Critical Infrastructure Cybersecurity researcher at Assistant Professor, Ohio University || Web

Dr. Rishabh Das is an Assistant Professor at the Scripps College of Communication, Ohio University. Dr. Das has over a decade of hands-on experience in operating, troubleshooting, and supervising control systems in the oil and gas industry. Dr Das's research portfolio includes virtualization of Industrial Control Systems (ICS), threat modeling, penetration testing in ICS, active network monitoring, and the application of Machine Learning (ML) in cybersecurity.

Large Language Models (LLMs) and public chatbots are revolutionizing the tech industry. LLMs are accelerating coding, helping cybersecurity practitioners learn sector-specific knowledge, and accelerating numerous technical workflows
 

An LLM takes information or questions from the end user and provides meaningful analysis or answers. The challenge is that most publicly hosted LLM models tend to memorize the end user provided artifacts, meaning the information can become public if an end user uploads or shares confidential details related to critical infrastructure assets. This creates a new cybersecurity challenge.

Training and creating awareness on the safe use of GenAI can alleviate some concerns, but when detecting LLM communications on sensitive networks, using passive monitoring tools can help security teams take rapid action. 

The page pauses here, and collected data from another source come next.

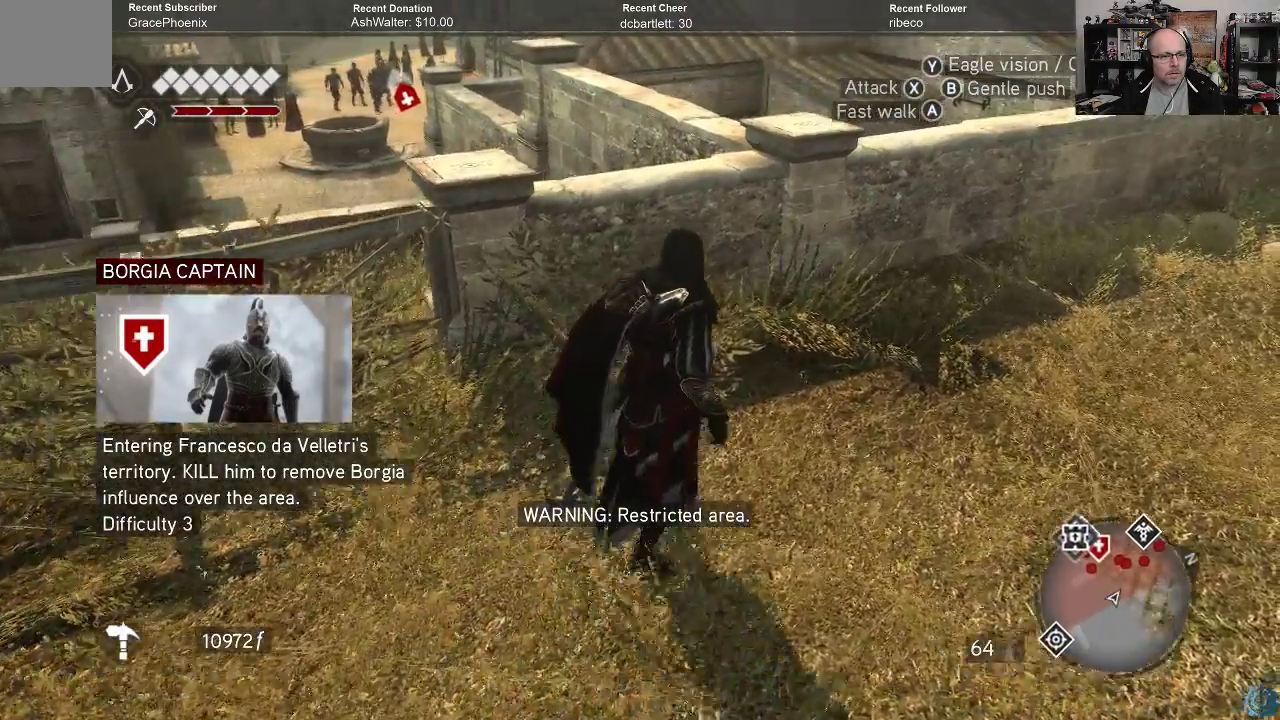
{"buttons": [], "left_stick": "up-right", "right_stick": "center", "events": [[67, "right_stick", "left"], [167, "right_stick", "center"]]}
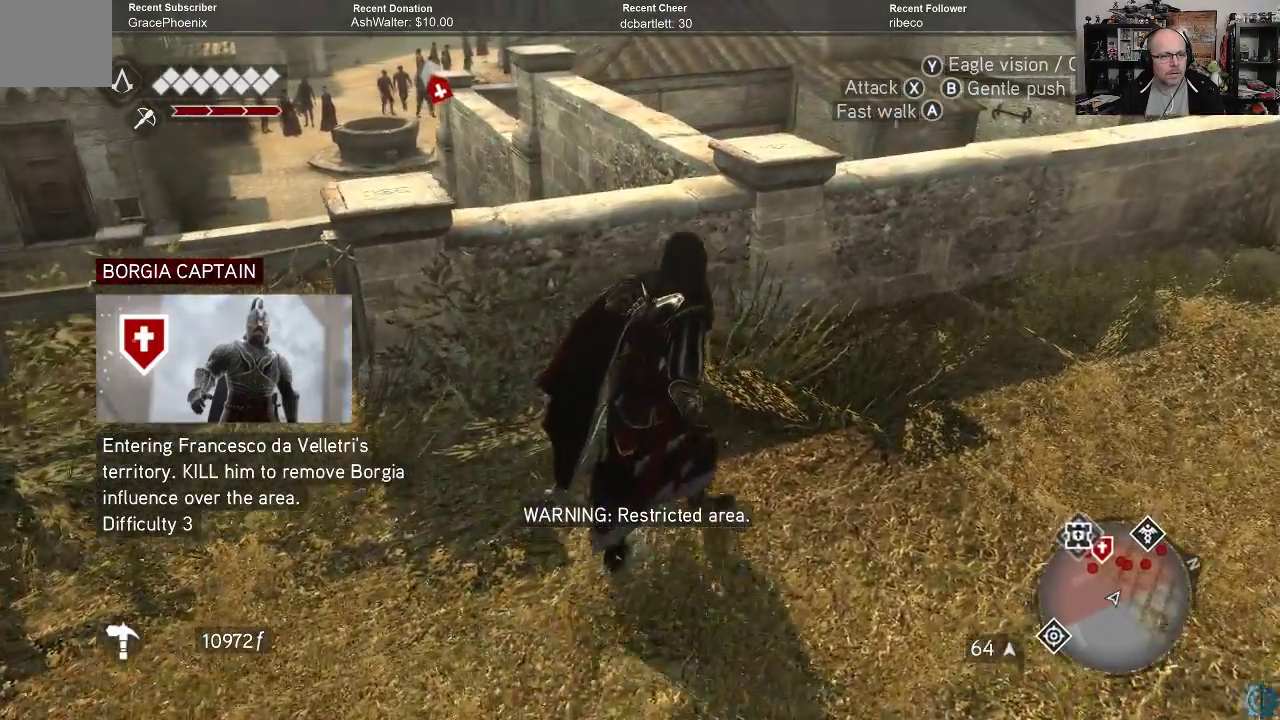
{"buttons": [], "left_stick": "up-right", "right_stick": "up", "events": [[433, "right_stick", "up"]]}
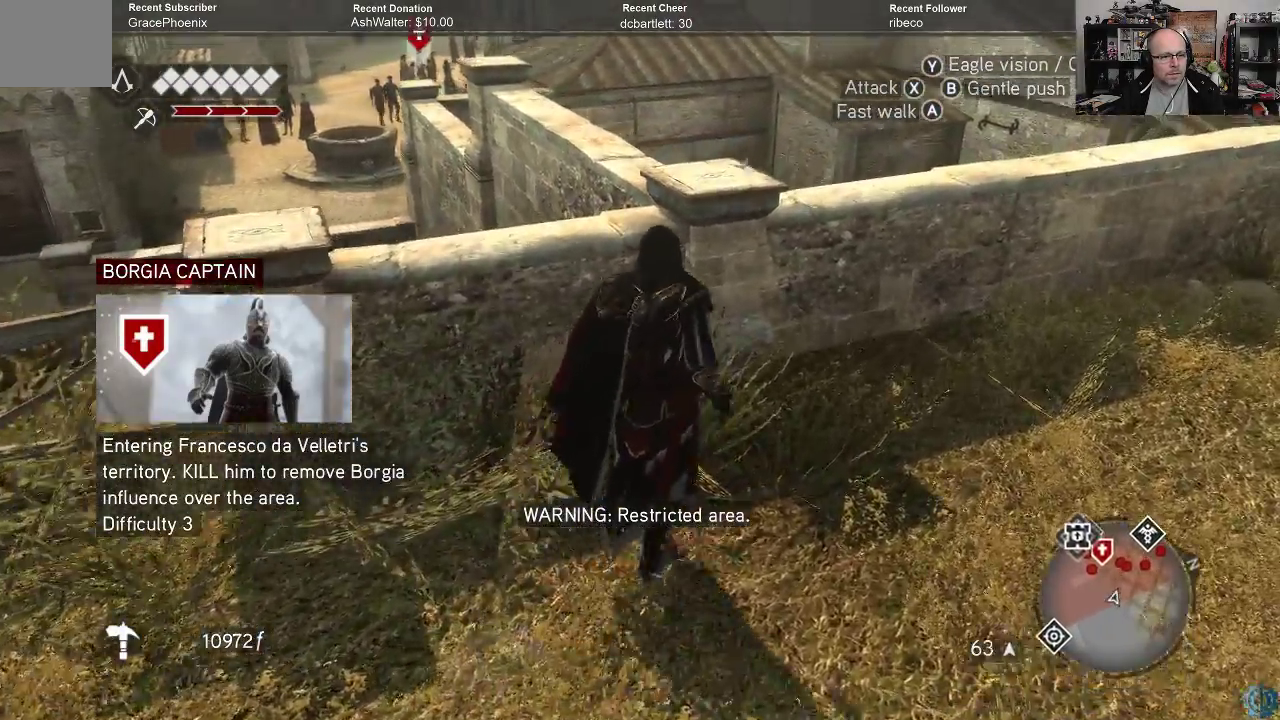
{"buttons": [], "left_stick": "center", "right_stick": "center", "events": [[267, "right_stick", "center"], [400, "left_stick", "center"]]}
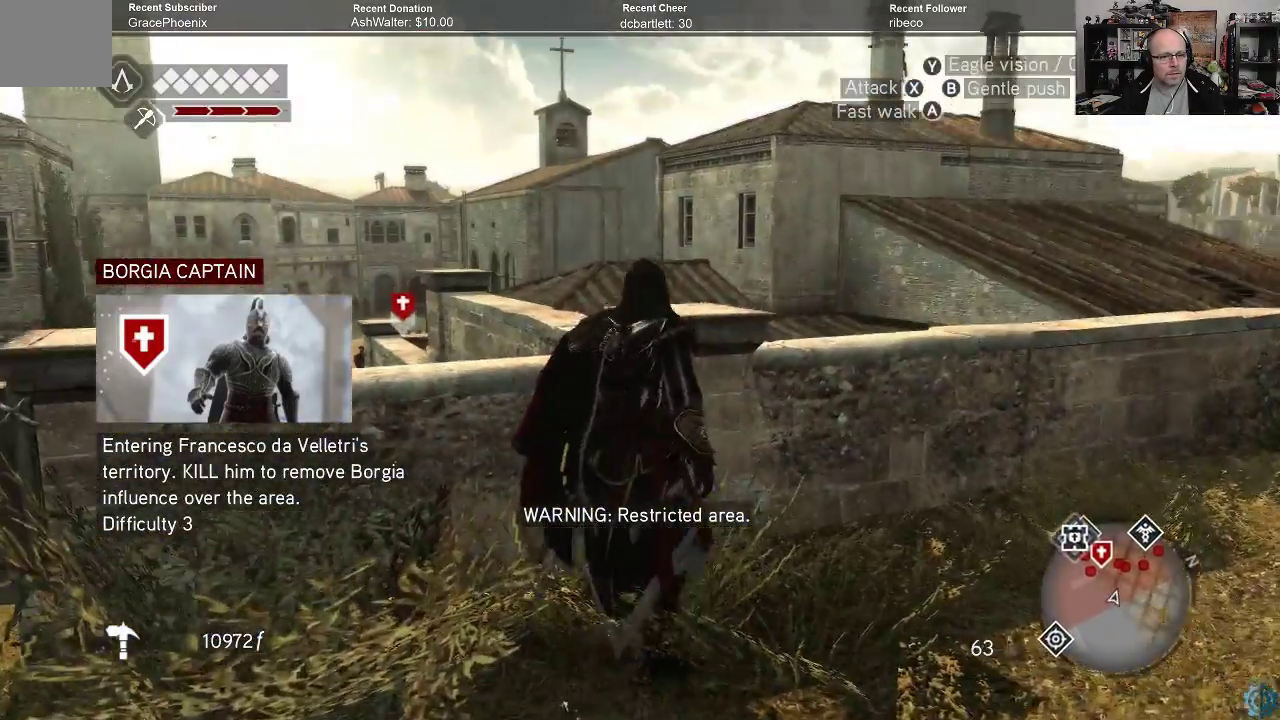
{"buttons": [], "left_stick": "center", "right_stick": "center", "events": []}
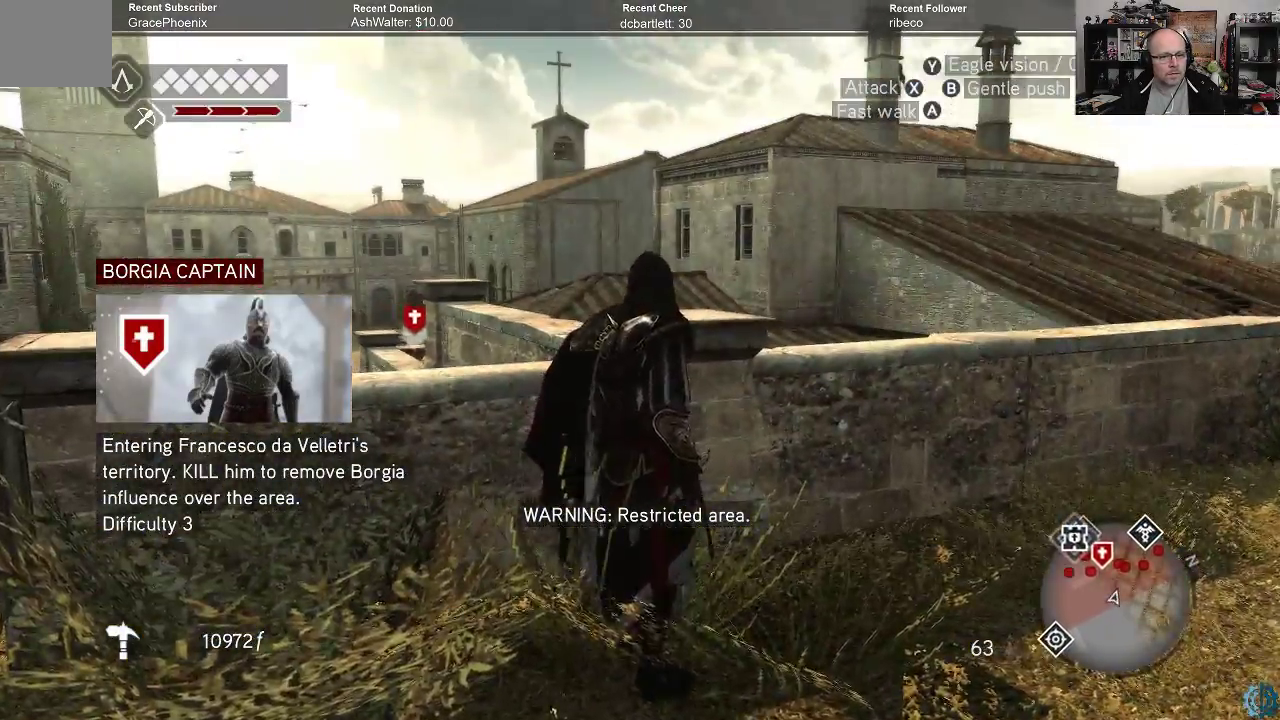
{"buttons": [], "left_stick": "center", "right_stick": "down", "events": [[333, "right_stick", "down"]]}
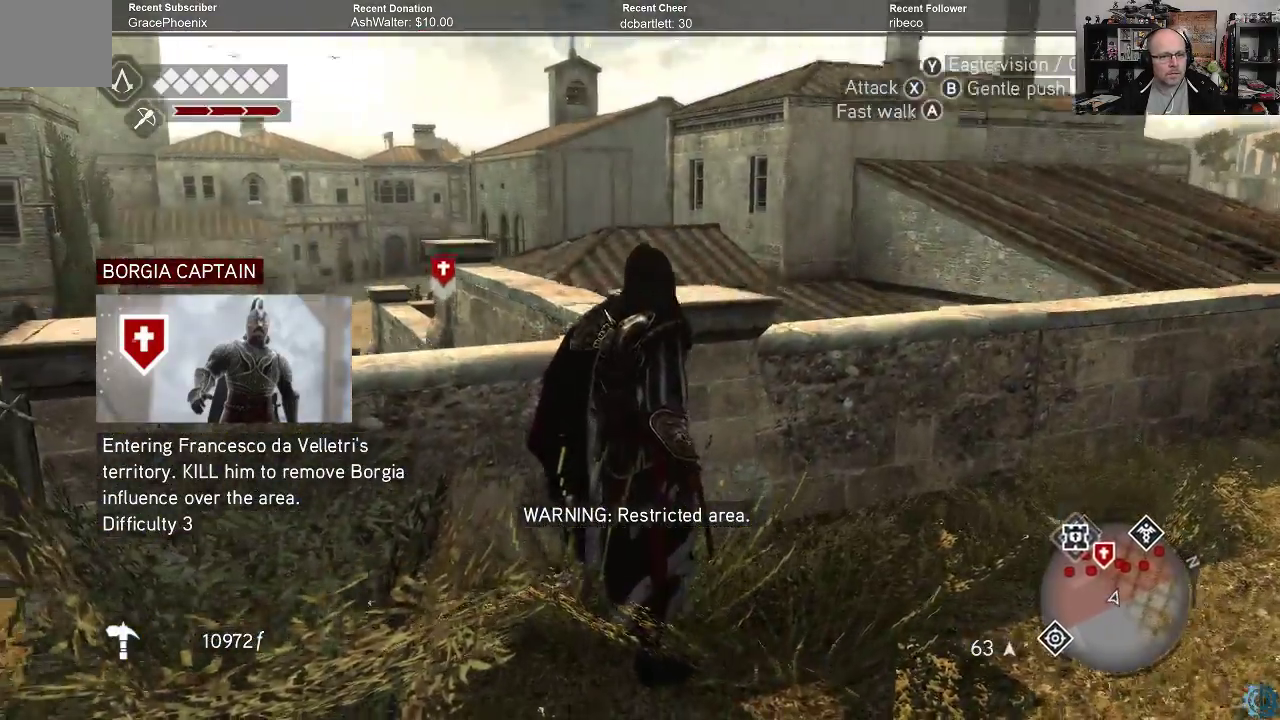
{"buttons": [], "left_stick": "up-right", "right_stick": "center", "events": [[100, "left_stick", "up-right"], [133, "right_stick", "center"]]}
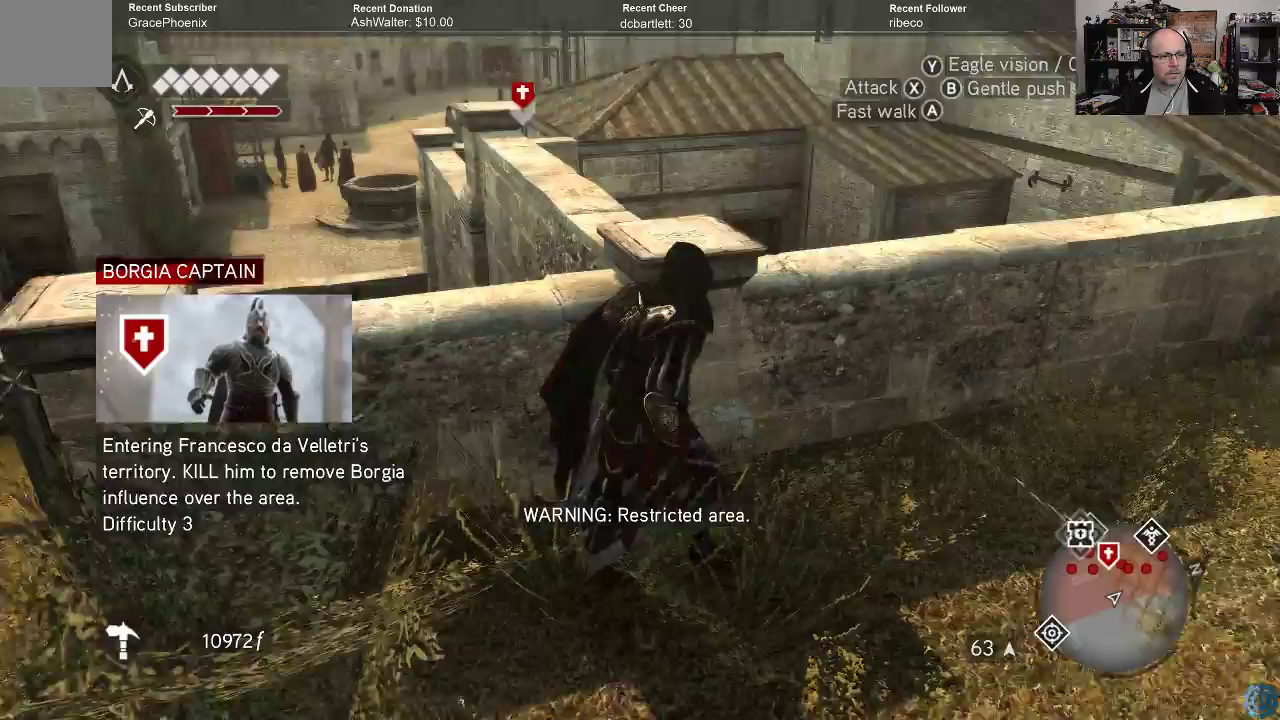
{"buttons": [], "left_stick": "center", "right_stick": "up", "events": [[33, "right_stick", "down"], [67, "left_stick", "center"], [233, "right_stick", "center"], [500, "right_stick", "up"]]}
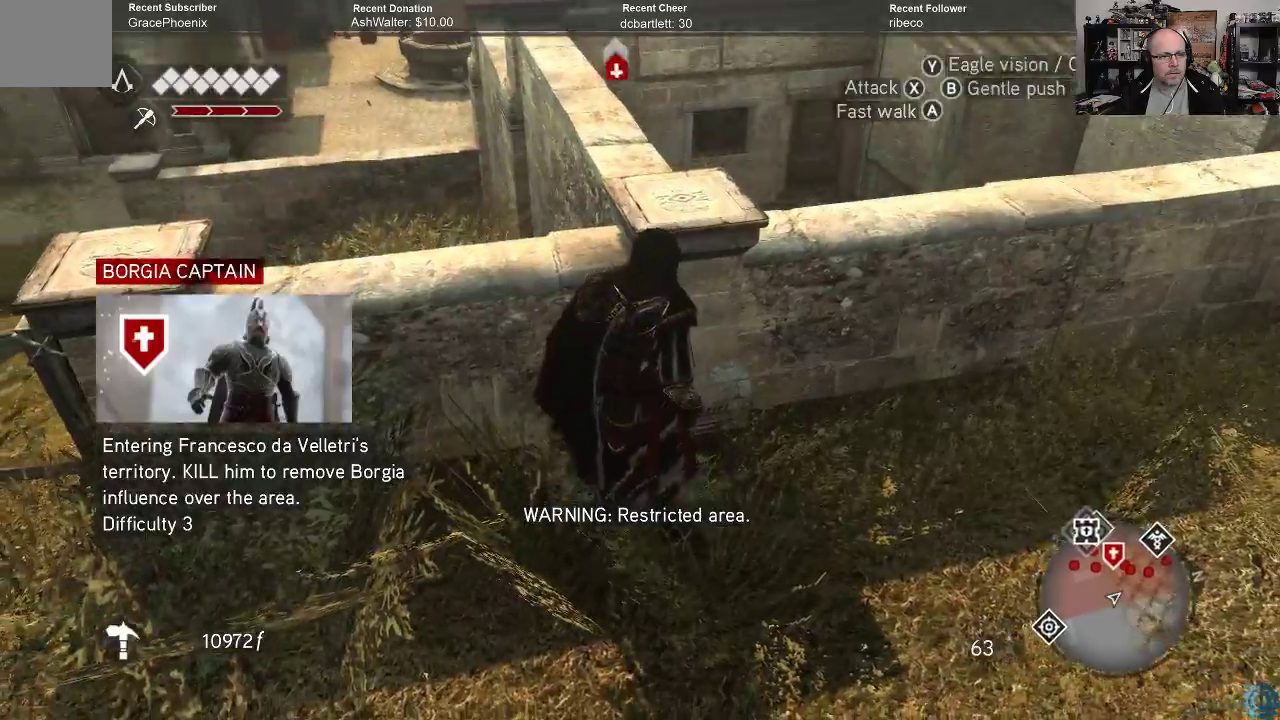
{"buttons": [], "left_stick": "center", "right_stick": "center", "events": [[200, "right_stick", "center"]]}
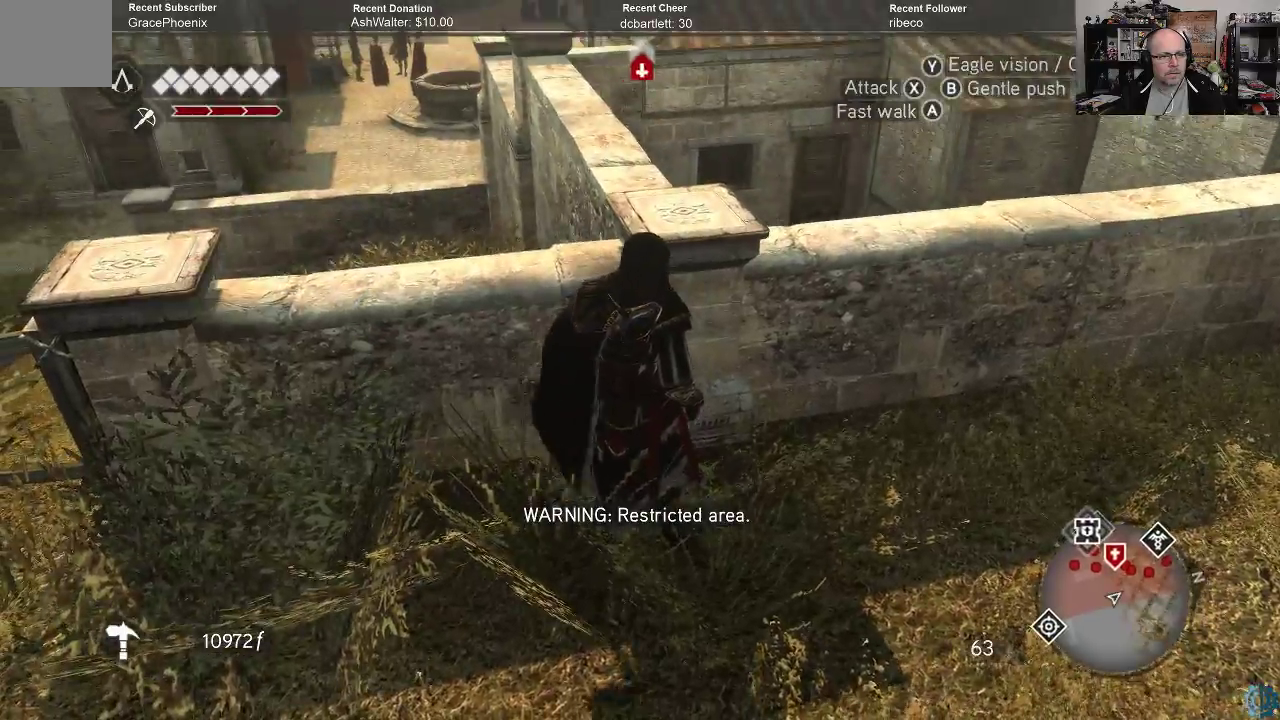
{"buttons": [], "left_stick": "center", "right_stick": "up-right", "events": [[33, "right_stick", "up"], [200, "right_stick", "center"], [467, "right_stick", "up-right"]]}
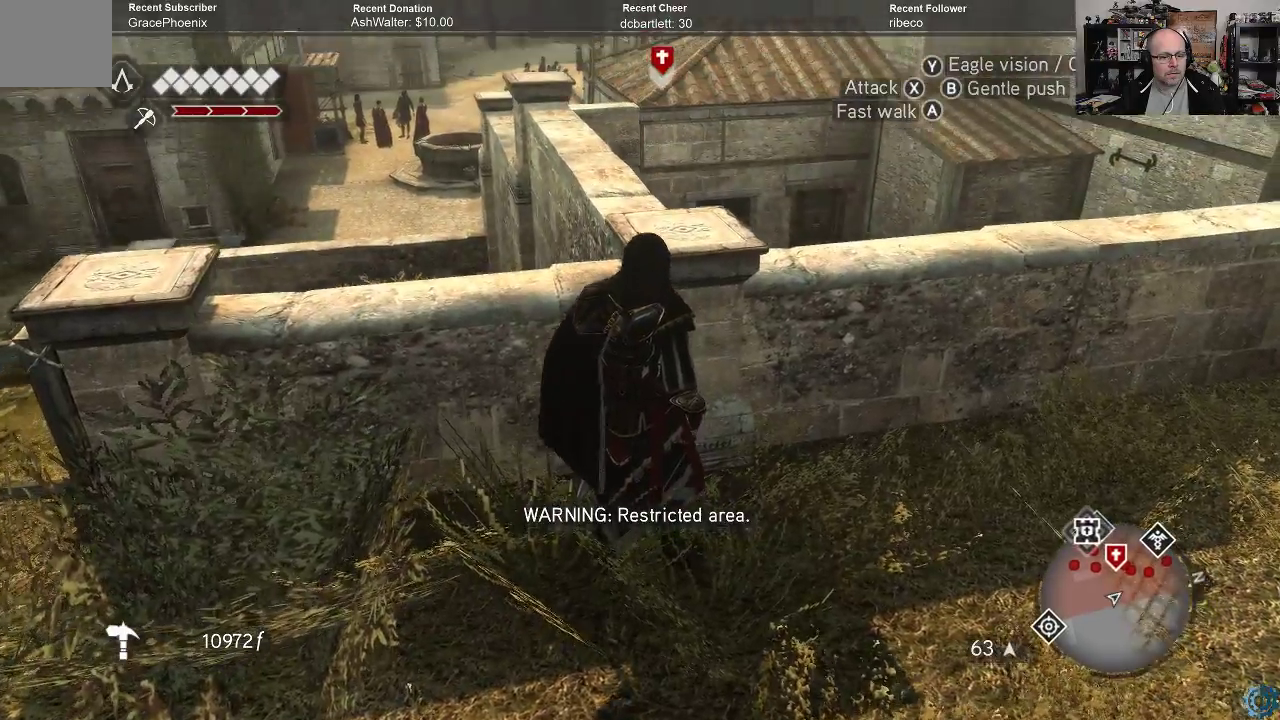
{"buttons": [], "left_stick": "center", "right_stick": "center", "events": [[200, "right_stick", "center"]]}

Our first article focuses on several ways to identify unauthorized end user interaction with a public Large Language Model (LLM). This article explores several advanced detection techniques, including how to watermark sensitive data to identify future leakages and using the existing cybersecurity tech stack to detect local LLM tools.

Client TLS communication analysis (Correlating JA3 and ALPN)

In the first articles, we explained how the fingerprints on the server side JA3 hash can detect communication with a known GenAI catering domain.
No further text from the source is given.